He argues that there is a need for more food to feed the hungry millions within the developing countries. Also the developed countries can import food but the developing countries must find food within themselves.
The Nobel Laureate has a strong case not only on the scientific front but also on the economic and trade fronts also. The latest WTO negotiations just now in session in Nairobi only show too clearly there are huge differences among members on the role of agriculture trade in the developed and developing countries.
USA,EU and Japan give huge agri subsidies and the developing countries are restricted, specially India’s special pleadings to safeguard Indian farmers, the poor farmers for the special safeguarding mechanisms(SSMs) to procure food at rates that would enable for India to carry out the huge works programmes for rural farmers, others.
India is a huge agricultural economy and farmers, specially need security from international economic and trade fluctuations.
So, India needs urgently new agri policies.
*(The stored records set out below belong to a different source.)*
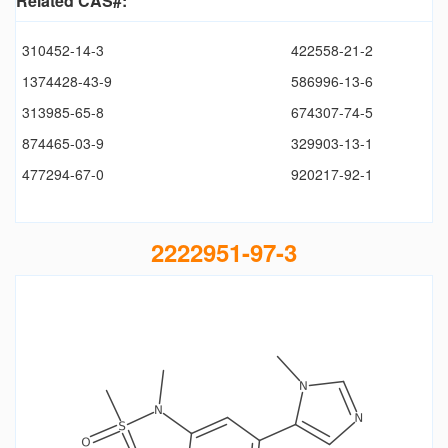
Related CAS#:
310452-14-3
422558-21-2
1374428-43-9
586996-13-6
313985-65-8
674307-74-5
874465-03-9
329903-13-1
477294-67-0
920217-92-1
2222951-97-3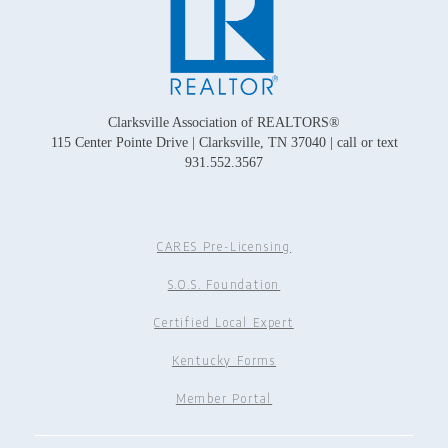
Clarksville Association of REALTORS®
115 Center Pointe Drive | Clarksville, TN 37040 | call or text
931.552.3567
CARES Pre-Licensing
S.O.S. Foundation
Certified Local Expert
Kentucky Forms
Member Portal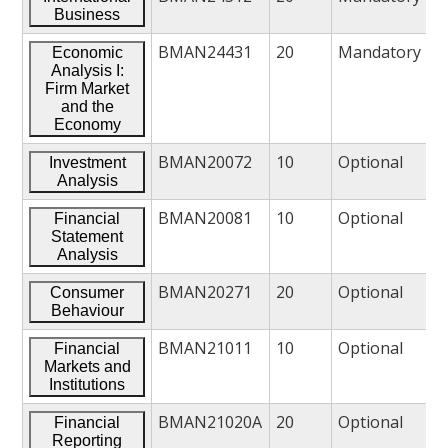
Business
BMAN24431
20
Mandatory
Economic
Analysis I:
Firm Market
and the
Economy
BMAN20072
10
Optional
Investment
Analysis
BMAN20081
10
Optional
Financial
Statement
Analysis
BMAN20271
20
Optional
Consumer
Behaviour
BMAN21011
10
Optional
Financial
Markets and
Institutions
BMAN21020A
20
Optional
Financial
Reporting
One such is the need to allow biotech crops in a range of crops, cereals specially.
Sir. Roberts also pleased for the Golden Rice to tackle the vitamin A deficiency.
Anyway, now heavyweight scientists had lent his argument for biotech research we need a new programme for enhancing India’s agricultural productivity and also to tackle the issues of drought and other natural calamities that hit Indian agriculture more frequently.
Farmer’s suicides are now a frequent reality and this too calls for action.